■ **Extract**:
****
# Can the Sig P228 handle +p ammo?



## Spazz (May 3, 2009)

I've read a lot of good things about the P228 and I've been wanting to buy one as my CCW but I want to know if the gun can handle +p ammo from companies like doubletap...


----------



## Todd (Jul 3, 2006)

I'm sure it will handle it, the question is why would want to subject the gun to that kind of additional wear and tear and thus reduce its service life, when any standard premium SD ammo will work just as well?


----------



## Spazz (May 3, 2009)

I don't understand a whole lot about 9mm...I'm just recently converting myself from .45 and 10mm....I find the idea of an easily controlable, caliber a better idea, additionally my hands aren't quite big enough for the .45 size guns to be totally comfortable. It's been explained to me that if I want a 9mm for SD i'd better have a hot load...I'm guessing this isn't the case?


----------



## Todd (Jul 3, 2006)

Not at all, IMO. I "downgraded" from a .40 a couple years ago and now carry a 9mm every day with standard loads and I don't have any concerns about the caliber. If you can hit a guy multiple times COM with a 9mm, he's probably going to go down, irregardless of what P rating your ammo is.


----------



## Spazz (May 3, 2009)

Very good point. Which load do you use?


----------



## YFZsandrider (Feb 28, 2009)

Winchester rangers shoot very nice out of my Kahr 9mm and will I'll be running them out of my 228 when I pick it up this evening:supz:

Speer Gold Dots are nice too


----------



## Spazz (May 3, 2009)

How much are you paying for yours YZF? I called Ben's in Renton and they said their supplier had some with nite sites for $899


----------



## Todd (Jul 3, 2006)

YFZsandrider said:


> Speer Gold Dots are nice too


That's what's in my P229 right now.


----------



## Spazz (May 3, 2009)

I heard NYPD was having issue with their 9mm glocks and it was thought to be the fault of the gold dot ammo?


----------



## YFZsandrider (Feb 28, 2009)

Spazz said:


> How much are you paying for yours YZF? I called Ben's in Renton and they said their supplier had some with nite sites for $899


$679 seemed kinda low to me. Origonally I was looking at getting a Sigpro 2022, but when I saw their price on the p228, I had to!


----------



## Growler67 (Sep 8, 2008)

I use 147gr Federal HydraShoks in mine. Never had any problems digesting anyting i've ever put in my SiG's. My P226 has over ~25k rounds through it over 18 1/2 years and never had a malfunction, never fired any + rounds either. Price and availability never made it a considerable factor in my choice as a needed item. As stated any of the many Modern SD/HD rounds will perform just fine.........so long as you can do your part and place the shot(s).

Never really saw the cost=benifits of +rounds for general civilian applications personally. Whatever you were told seems to have come from a biased opinion for whatever the reasons.


----------
****
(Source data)
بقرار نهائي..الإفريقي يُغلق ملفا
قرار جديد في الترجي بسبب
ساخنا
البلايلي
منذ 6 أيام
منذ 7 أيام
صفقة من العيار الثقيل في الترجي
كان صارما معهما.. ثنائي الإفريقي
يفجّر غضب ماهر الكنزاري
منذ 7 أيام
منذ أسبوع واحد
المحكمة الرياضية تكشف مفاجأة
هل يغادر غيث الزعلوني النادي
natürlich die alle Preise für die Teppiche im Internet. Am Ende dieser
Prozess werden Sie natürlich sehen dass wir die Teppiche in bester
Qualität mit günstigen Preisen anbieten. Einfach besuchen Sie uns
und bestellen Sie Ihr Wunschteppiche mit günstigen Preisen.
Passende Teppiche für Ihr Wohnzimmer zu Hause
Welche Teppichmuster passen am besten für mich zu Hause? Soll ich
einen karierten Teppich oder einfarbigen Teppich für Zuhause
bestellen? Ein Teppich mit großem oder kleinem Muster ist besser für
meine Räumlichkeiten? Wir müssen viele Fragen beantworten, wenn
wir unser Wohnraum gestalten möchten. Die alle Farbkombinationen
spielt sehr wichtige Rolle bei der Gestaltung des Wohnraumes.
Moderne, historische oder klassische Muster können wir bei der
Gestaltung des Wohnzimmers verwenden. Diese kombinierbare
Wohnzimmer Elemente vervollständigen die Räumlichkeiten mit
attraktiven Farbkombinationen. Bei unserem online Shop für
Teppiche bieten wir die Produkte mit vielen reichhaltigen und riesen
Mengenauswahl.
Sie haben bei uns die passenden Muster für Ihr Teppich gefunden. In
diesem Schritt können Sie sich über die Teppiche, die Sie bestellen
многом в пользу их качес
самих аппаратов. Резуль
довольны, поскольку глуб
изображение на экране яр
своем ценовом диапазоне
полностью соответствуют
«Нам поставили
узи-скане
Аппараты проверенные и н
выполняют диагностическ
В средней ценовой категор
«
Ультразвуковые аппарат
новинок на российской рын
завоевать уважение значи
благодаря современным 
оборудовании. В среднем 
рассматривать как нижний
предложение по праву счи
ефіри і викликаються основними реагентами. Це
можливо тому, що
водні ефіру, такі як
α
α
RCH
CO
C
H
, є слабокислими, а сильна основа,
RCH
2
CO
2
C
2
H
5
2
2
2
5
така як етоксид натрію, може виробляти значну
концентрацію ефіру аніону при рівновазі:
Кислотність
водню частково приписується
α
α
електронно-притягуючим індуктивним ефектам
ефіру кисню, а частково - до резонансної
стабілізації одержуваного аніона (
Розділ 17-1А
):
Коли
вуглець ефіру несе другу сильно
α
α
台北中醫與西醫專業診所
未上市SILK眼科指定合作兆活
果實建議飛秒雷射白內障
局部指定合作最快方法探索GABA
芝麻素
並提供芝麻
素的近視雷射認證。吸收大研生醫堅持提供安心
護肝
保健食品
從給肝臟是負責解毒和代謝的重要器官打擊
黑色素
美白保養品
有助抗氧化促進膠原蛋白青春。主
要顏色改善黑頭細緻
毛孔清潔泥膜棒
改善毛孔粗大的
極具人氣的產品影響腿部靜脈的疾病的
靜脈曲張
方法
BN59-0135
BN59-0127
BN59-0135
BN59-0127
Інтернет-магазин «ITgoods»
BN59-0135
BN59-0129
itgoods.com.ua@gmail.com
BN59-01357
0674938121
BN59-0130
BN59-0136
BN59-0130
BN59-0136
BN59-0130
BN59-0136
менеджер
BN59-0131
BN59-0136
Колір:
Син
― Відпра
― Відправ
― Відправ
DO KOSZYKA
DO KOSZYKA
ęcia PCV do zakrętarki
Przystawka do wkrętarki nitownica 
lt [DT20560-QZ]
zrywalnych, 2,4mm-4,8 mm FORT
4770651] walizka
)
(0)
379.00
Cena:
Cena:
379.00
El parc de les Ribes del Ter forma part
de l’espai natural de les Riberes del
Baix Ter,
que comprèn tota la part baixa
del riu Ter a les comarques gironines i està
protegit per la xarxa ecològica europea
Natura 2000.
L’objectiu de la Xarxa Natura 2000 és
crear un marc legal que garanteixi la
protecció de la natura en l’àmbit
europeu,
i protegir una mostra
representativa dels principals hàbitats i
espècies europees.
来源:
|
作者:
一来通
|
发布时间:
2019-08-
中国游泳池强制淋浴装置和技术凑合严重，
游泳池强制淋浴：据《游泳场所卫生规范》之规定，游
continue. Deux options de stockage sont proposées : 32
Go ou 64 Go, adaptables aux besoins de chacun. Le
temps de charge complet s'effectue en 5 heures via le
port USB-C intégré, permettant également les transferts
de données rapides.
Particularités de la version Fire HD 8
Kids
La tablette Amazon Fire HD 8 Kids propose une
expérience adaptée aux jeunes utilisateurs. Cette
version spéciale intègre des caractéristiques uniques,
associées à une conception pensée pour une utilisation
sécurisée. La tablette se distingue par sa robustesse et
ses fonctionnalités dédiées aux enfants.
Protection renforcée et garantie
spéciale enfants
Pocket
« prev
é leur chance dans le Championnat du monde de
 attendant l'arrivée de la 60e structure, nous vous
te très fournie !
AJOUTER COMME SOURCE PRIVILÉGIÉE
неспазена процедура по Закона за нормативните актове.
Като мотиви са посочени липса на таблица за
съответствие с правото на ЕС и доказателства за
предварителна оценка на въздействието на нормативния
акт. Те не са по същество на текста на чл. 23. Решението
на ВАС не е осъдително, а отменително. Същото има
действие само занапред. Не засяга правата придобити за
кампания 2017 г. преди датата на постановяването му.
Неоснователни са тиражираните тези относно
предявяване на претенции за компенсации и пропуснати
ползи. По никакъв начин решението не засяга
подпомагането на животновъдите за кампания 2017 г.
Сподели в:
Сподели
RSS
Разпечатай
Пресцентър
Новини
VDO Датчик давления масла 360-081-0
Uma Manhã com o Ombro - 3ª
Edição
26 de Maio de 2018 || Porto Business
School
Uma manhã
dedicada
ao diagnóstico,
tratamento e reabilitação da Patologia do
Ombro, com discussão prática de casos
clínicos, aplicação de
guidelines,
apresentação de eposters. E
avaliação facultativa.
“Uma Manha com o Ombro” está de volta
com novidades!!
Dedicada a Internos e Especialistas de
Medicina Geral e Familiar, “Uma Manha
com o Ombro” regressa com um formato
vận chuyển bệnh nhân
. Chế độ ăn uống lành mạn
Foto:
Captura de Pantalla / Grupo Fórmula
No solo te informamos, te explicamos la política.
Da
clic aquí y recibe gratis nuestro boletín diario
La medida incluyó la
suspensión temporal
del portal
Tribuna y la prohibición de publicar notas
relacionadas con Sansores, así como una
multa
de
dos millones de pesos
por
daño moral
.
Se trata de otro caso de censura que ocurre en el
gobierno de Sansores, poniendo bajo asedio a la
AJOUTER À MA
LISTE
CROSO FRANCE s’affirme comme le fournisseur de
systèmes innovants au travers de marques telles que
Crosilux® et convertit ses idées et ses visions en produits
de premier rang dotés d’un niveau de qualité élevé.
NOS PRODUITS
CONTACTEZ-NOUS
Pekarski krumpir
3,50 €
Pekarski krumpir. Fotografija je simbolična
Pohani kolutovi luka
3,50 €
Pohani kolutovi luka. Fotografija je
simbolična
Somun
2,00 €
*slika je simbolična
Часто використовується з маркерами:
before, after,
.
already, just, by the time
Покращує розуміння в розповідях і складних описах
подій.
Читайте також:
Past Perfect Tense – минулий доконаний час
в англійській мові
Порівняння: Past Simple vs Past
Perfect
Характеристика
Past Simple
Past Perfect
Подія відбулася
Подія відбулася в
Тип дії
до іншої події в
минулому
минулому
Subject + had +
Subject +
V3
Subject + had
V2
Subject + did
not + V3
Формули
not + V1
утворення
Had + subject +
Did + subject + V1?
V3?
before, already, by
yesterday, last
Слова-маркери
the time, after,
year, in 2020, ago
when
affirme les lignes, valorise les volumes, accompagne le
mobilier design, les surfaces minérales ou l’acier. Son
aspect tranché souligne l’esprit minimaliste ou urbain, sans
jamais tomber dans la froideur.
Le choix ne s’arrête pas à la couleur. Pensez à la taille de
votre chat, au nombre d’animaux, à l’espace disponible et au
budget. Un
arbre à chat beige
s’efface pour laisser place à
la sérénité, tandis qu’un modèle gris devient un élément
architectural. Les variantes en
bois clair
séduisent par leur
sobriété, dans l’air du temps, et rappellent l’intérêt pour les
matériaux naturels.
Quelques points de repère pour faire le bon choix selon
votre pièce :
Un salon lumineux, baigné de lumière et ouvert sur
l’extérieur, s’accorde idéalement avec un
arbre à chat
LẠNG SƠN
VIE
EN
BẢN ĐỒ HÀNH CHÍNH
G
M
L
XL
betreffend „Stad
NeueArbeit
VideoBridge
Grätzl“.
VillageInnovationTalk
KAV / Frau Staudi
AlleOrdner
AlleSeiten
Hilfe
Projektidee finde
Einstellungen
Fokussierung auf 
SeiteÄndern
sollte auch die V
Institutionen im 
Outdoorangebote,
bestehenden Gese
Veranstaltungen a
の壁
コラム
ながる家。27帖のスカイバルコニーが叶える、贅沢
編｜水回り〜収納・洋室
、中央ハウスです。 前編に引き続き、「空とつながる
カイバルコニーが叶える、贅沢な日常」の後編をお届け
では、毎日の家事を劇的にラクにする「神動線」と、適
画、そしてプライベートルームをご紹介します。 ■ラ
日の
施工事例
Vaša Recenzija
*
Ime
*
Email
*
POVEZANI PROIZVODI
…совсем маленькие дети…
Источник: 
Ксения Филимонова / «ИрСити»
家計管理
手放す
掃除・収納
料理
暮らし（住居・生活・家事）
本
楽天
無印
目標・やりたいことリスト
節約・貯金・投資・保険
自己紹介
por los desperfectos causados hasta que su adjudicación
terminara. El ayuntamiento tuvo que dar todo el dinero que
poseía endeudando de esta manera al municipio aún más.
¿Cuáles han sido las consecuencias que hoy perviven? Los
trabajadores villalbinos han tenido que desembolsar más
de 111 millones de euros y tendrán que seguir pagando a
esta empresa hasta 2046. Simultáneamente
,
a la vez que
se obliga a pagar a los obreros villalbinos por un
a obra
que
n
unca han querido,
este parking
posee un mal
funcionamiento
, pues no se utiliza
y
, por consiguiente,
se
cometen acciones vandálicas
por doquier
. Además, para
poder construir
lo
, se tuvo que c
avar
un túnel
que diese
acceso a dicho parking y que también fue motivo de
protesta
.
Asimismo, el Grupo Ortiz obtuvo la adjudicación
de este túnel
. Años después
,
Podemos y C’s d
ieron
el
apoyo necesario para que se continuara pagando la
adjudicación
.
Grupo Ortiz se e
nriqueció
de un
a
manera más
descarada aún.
****
■ **Parts of the exercise**:
(1) How would you translate the sentence "That's what's in my P229 right now." from the forum thread into Spanish?
(2) Counting case-sensitively, how many lines of the entries contain the string "الترجي"? Reply with the number alone.

■ **Response list**:
(1) Eso es lo que lleva mi P229 en este momento.

(2) 2